Azure Data Lake Storage Gen2

Note

Azure Data Lake Storage Gen2 support is in Public Preview.

Note

Databricks Runtime 4.2 and above provide built-in support for Azure Data Lake Storage Gen2.

This topic explains how to access Azure Data Lake Storage Gen2 using the ABFS driver built into Databricks Runtime.

Requirements

An Azure Data Lake Storage Gen2 storage account and the access key for the storage account.

Access Azure Data Lake Storage Gen2 directly

To set up the credential of a Azure Storage account for Azure Data Lake Storage Gen2, we recommend that you set the credential in the session configs of your notebook.

spark.conf.set(
  "fs.azure.account.key.<your-storage-account-name>.dfs.core.windows.net",
  "<your-storage-account-access-key>")

Hadoop configuration options set using spark.conf.set(...) are not accessible via SparkContext. This means that while they are visible to the DataFrame and Dataset API, they are not visible to the RDD API. If you are using the RDD API to read from Azure Data Lake Storage Gen2, you must set the credentials using one of the following methods:

  • Specify the Hadoop configuration options as Spark options when you create the cluster. You must add the spark.hadoop. prefix to the corresponding Hadoop configuration keys to propagate them to the Hadoop configurations that are used for your RDD jobs:

    # Using an account access key
    spark.hadoop.fs.azure.account.key.<your-storage-account-name>.dfs.core.windows.net <your-storage-account-access-key>
    
  • Scala users can set the credentials in spark.sparkContext.hadoopConfiguration:

    // Using an account access key
    spark.sparkContext.hadoopConfiguration.set(
      "fs.azure.account.key.<your-storage-account-name>.dfs.core.windows.net",
      "<your-storage-account-access-key>"
    )
    

Warning

The credentials set in the Hadoop configuration are available to all users who access the cluster.

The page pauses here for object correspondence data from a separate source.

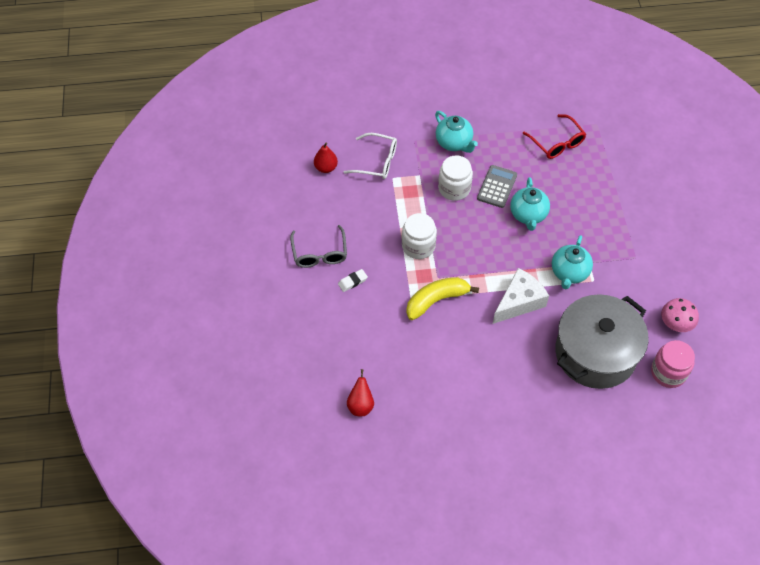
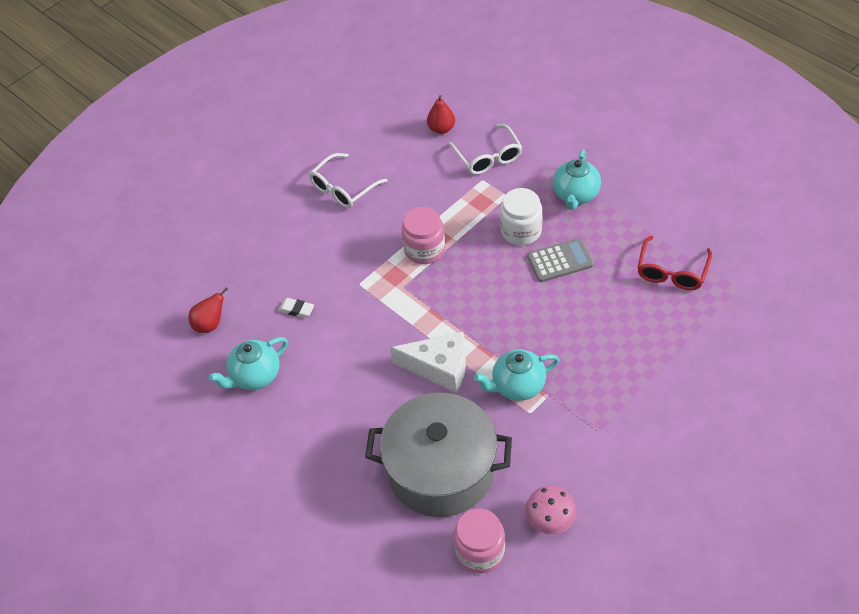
camera: 55 degrees right, 5 degrees down
grey glasses [290,225,347,268] -> white glasses [309,153,388,208]
white eraser [338,269,368,292] -> white eraser moved to [278,298,314,318]
white jar [402,213,437,259] -> pink jar [401,207,445,264]
yellow banana [406,277,479,320] -> none
turquoise teapot [510,177,550,231] -> turquoise teapot moved to [209,337,288,390]

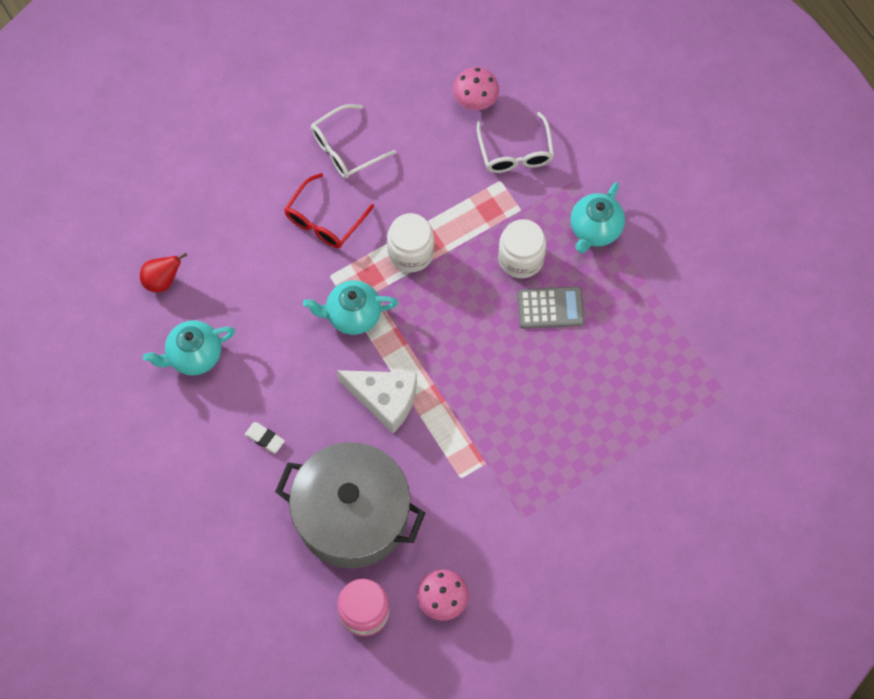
camera: 10 degrees right, 15 degrees up
white eraser [278,298,314,318] -> white eraser moved to [245,422,285,453]
pink jar [401,207,445,264] -> white jar [387,213,434,272]
red pear [427,95,455,134] -> pink mushroom [453,67,499,110]
turquoise teapot [474,349,560,401] -> turquoise teapot moved to [303,280,398,335]
red glasses [637,236,712,290] -> red glasses moved to [284,173,374,248]

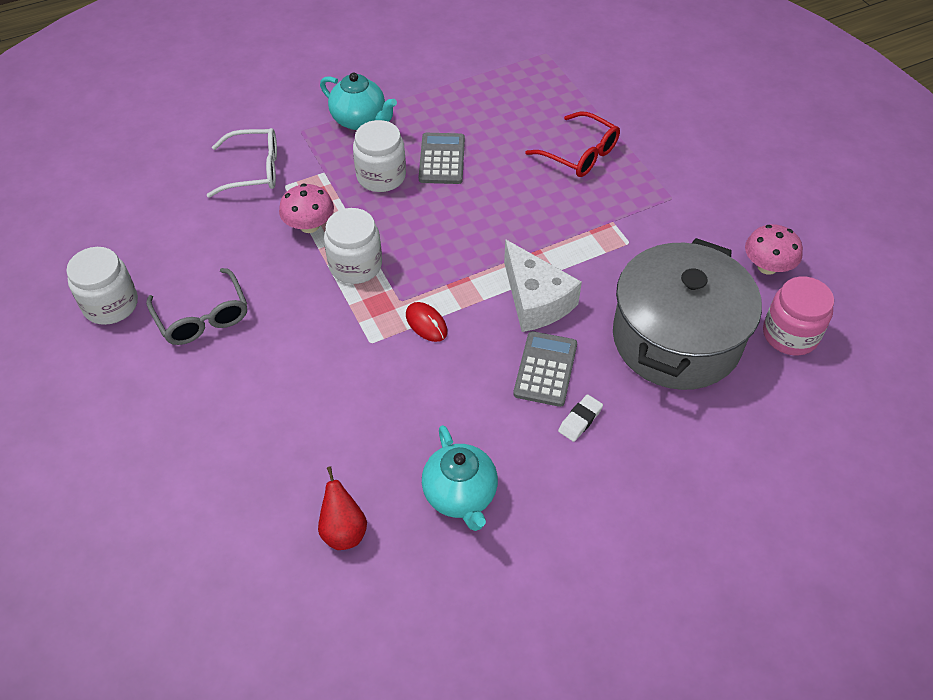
camera: 85 degrees left, 15 degrees down
red glasses [284,173,374,248] -> red glasses moved to [525,111,620,177]
turquoise teapot [303,280,398,335] -> red mouse [406,302,448,342]
white glasses [311,104,396,179] -> grey glasses [146,268,247,345]
white cheese [337,370,417,433] -> white cheese turned 120 degrees clockwise [504,239,582,332]
pink mushroom [453,67,499,110] -> pink mushroom moved to [279,183,334,233]
none -> white jar [66,247,138,325]
none -> grey calculator [513,331,577,407]

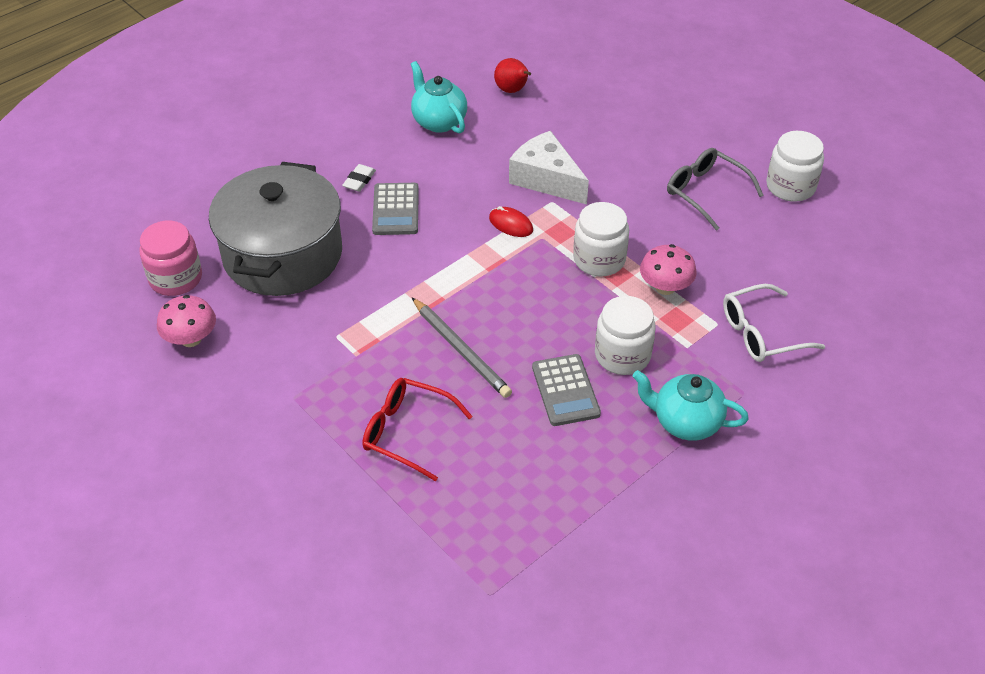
camera: 165 degrees right, 5 degrees down
white cheese [504,239,582,332] -> white cheese moved to [509,131,589,205]
none -> grey pencil [412,298,512,398]

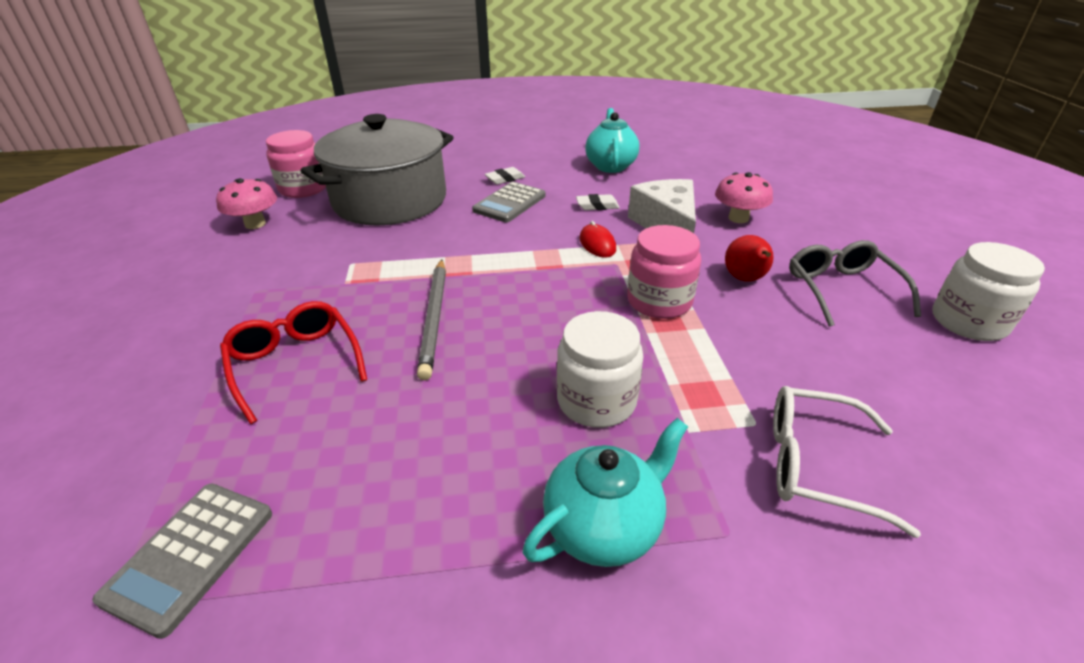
camera: 35 degrees right, 10 degrees down
red pear [494,58,531,93] -> red pear moved to [725,235,774,282]
grey calculator [532,354,601,426] -> grey calculator moved to [92,483,272,639]
white jar [573,202,629,276] -> pink jar [627,225,701,319]
turquoise teapot [633,370,749,441] -> turquoise teapot turned 90 degrees clockwise [523,418,688,567]
pink mushroom [640,244,697,295] -> pink mushroom moved to [715,172,773,223]
none -> white eraser [576,194,620,210]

Once an account access key is set up, you can use standard Spark and Databricks APIs to read from the storage account. For example,

val df = spark.read.parquet("abfss://<your-container-name>@<your-storage-account-name>.dfs.core.windows.net/<your-directory-name>")

dbutils.fs.ls("abfss://<your-container-name>@<your-storage-account-name>.dfs.core.windows.net/<your-directory-name>")

Frequently asked questions (FAQ)

Can I create a a mount point for Azure Data Lake Storage Gen2?
Mount points of Azure Data Lake Storage Gen2 are not supported.
Does ABFS supports Shared Access Signature (SAS) token authentication?
SAS token authentication is not supported.
Can I use abfs scheme to access Azure Data Lake Storage Gen2?
Yes. However, we recommend that you use abfss scheme, which uses SSL encrypted access, wherever possible.